- [Raw data]:
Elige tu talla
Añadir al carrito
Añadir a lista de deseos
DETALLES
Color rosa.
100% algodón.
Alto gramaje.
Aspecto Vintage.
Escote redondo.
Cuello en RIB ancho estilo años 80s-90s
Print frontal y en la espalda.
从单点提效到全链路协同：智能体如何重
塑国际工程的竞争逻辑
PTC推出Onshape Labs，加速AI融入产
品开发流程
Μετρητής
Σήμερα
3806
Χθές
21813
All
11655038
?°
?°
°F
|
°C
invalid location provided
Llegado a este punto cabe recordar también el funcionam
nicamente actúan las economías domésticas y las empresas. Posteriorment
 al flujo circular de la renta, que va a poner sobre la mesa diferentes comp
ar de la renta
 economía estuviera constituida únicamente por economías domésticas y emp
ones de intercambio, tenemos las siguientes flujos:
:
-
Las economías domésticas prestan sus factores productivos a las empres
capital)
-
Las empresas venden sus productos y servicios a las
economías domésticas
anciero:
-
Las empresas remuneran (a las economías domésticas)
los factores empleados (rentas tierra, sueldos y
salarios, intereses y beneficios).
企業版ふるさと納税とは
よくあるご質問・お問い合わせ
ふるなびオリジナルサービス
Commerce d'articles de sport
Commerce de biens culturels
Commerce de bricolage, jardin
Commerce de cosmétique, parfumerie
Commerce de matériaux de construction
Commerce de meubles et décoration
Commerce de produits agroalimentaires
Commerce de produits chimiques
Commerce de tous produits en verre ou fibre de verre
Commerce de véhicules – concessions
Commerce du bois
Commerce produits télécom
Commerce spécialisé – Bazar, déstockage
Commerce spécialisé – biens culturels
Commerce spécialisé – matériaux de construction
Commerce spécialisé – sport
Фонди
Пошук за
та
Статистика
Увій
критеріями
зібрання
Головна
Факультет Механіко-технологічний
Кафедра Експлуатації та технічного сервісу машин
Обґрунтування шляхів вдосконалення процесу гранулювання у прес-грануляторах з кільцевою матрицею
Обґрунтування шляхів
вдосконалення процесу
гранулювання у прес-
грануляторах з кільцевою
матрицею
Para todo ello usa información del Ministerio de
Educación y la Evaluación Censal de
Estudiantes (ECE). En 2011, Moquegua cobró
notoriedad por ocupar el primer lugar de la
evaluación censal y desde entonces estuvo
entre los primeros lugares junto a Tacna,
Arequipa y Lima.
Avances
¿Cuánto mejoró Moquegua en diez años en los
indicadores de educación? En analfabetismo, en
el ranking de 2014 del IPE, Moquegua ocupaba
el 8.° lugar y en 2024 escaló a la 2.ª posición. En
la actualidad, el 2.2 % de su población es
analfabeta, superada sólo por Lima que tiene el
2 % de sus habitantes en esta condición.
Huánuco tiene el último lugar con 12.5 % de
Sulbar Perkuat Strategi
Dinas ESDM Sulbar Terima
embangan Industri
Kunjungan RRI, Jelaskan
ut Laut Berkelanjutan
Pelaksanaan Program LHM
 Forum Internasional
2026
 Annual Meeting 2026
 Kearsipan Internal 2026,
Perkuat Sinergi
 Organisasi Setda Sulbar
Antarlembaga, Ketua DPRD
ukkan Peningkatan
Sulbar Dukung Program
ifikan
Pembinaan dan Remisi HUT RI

- [Problem]: Show each line in the entries above that contains the word "biens".

- [Response to this task]:
Commerce de biens culturels
Commerce spécialisé – biens culturels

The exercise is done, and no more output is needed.